• **WORK TO COMPLETE**: In the records below, find the line that contains "right knee: (317, 242)" and the line that contains "left elbow: (108, 118)". Set down exactly those lines and every line between them, and nothing more.

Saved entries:
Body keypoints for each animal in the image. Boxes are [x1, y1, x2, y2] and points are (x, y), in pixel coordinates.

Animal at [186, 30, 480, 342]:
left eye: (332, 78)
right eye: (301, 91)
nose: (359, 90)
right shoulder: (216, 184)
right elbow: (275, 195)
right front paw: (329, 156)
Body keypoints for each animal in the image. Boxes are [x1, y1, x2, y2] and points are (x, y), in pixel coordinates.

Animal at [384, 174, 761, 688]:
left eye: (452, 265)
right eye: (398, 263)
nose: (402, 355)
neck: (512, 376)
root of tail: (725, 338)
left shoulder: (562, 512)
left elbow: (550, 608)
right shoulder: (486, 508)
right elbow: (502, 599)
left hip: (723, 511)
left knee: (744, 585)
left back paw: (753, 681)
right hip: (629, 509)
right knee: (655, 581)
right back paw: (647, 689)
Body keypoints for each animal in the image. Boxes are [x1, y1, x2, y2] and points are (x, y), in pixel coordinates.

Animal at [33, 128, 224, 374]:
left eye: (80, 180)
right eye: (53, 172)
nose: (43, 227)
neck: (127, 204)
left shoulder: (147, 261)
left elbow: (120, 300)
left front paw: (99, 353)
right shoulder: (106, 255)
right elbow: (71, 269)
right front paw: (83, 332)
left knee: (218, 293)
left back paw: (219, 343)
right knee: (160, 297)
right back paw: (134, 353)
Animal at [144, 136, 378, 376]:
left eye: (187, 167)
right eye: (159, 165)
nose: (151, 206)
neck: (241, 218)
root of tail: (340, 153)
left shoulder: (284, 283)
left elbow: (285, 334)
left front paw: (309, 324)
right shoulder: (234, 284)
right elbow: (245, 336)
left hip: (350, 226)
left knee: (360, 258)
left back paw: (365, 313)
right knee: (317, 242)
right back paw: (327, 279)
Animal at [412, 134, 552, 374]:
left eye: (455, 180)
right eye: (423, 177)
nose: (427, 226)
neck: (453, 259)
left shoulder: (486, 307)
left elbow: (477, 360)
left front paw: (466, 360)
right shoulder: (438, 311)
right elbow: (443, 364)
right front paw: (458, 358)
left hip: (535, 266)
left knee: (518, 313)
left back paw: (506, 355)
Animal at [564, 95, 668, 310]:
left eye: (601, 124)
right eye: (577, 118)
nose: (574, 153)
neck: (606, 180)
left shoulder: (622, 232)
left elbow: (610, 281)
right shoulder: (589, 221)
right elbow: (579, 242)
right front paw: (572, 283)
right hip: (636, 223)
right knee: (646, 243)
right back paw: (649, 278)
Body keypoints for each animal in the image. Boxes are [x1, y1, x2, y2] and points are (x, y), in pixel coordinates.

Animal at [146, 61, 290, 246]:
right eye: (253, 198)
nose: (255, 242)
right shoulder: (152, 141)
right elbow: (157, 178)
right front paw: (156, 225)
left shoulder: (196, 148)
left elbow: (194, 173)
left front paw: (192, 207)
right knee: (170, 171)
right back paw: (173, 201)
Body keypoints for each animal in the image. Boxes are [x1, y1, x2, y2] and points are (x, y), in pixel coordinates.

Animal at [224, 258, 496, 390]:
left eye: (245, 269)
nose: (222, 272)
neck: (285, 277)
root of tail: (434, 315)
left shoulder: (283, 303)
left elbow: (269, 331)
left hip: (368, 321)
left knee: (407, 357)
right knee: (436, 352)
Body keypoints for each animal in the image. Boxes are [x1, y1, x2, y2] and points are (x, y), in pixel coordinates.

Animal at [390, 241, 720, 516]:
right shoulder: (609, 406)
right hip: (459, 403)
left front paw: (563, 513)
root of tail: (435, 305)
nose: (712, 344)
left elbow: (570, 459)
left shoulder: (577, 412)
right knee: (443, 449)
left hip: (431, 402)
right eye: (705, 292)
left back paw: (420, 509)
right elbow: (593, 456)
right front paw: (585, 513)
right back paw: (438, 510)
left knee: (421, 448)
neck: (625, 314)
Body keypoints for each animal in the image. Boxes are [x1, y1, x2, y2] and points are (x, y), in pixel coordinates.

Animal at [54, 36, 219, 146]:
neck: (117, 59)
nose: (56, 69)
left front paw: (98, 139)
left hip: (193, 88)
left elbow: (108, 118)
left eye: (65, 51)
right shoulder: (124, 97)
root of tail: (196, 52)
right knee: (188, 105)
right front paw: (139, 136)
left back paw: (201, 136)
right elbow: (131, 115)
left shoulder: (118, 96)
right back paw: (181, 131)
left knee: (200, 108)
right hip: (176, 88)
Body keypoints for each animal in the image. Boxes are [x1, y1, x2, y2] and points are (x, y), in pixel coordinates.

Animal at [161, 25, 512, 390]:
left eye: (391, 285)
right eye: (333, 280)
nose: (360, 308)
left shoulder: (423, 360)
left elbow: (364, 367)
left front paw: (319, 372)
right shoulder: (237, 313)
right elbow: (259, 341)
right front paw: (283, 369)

• **SOLUTION FOR THIS PROBLEM**:
right knee: (317, 242)
right back paw: (327, 279)
Animal at [412, 134, 552, 374]:
left eye: (455, 180)
right eye: (423, 177)
nose: (427, 226)
neck: (453, 259)
left shoulder: (486, 307)
left elbow: (477, 360)
left front paw: (466, 360)
right shoulder: (438, 311)
right elbow: (443, 364)
right front paw: (458, 358)
left hip: (535, 266)
left knee: (518, 313)
left back paw: (506, 355)
Animal at [564, 95, 668, 310]:
left eye: (601, 124)
right eye: (577, 118)
nose: (574, 153)
neck: (606, 180)
left shoulder: (622, 232)
left elbow: (610, 281)
right shoulder: (589, 221)
right elbow: (579, 242)
right front paw: (572, 283)
right hip: (636, 223)
right knee: (646, 243)
right back paw: (649, 278)
Body keypoints for each animal in the image. Boxes are [x1, y1, x2, y2] and points are (x, y), in pixel coordinates.

Animal at [146, 61, 290, 246]:
right eye: (253, 198)
nose: (255, 242)
right shoulder: (152, 141)
right elbow: (157, 178)
right front paw: (156, 225)
left shoulder: (196, 148)
left elbow: (194, 173)
left front paw: (192, 207)
right knee: (170, 171)
right back paw: (173, 201)
Body keypoints for each animal in the image. Boxes are [x1, y1, x2, y2] and points are (x, y), in pixel coordinates.

Animal at [224, 258, 496, 390]:
left eye: (245, 269)
nose: (222, 272)
neck: (285, 277)
root of tail: (434, 315)
left shoulder: (283, 303)
left elbow: (269, 331)
left hip: (368, 321)
left knee: (407, 357)
right knee: (436, 352)
Body keypoints for each animal in the image. Boxes are [x1, y1, x2, y2] and points are (x, y), in pixel coordinates.

Animal at [390, 241, 720, 516]:
right shoulder: (609, 406)
right hip: (459, 403)
left front paw: (563, 513)
root of tail: (435, 305)
nose: (712, 344)
left elbow: (570, 459)
left shoulder: (577, 412)
right knee: (443, 449)
left hip: (431, 402)
right eye: (705, 292)
left back paw: (420, 509)
right elbow: (593, 456)
right front paw: (585, 513)
right back paw: (438, 510)
left knee: (421, 448)
neck: (625, 314)
Body keypoints for each animal in the image. Boxes are [x1, y1, x2, y2] and points are (x, y), in pixel coordinates.

Animal at [54, 36, 219, 146]:
neck: (117, 59)
nose: (56, 69)
left front paw: (98, 139)
left hip: (193, 88)
left elbow: (108, 118)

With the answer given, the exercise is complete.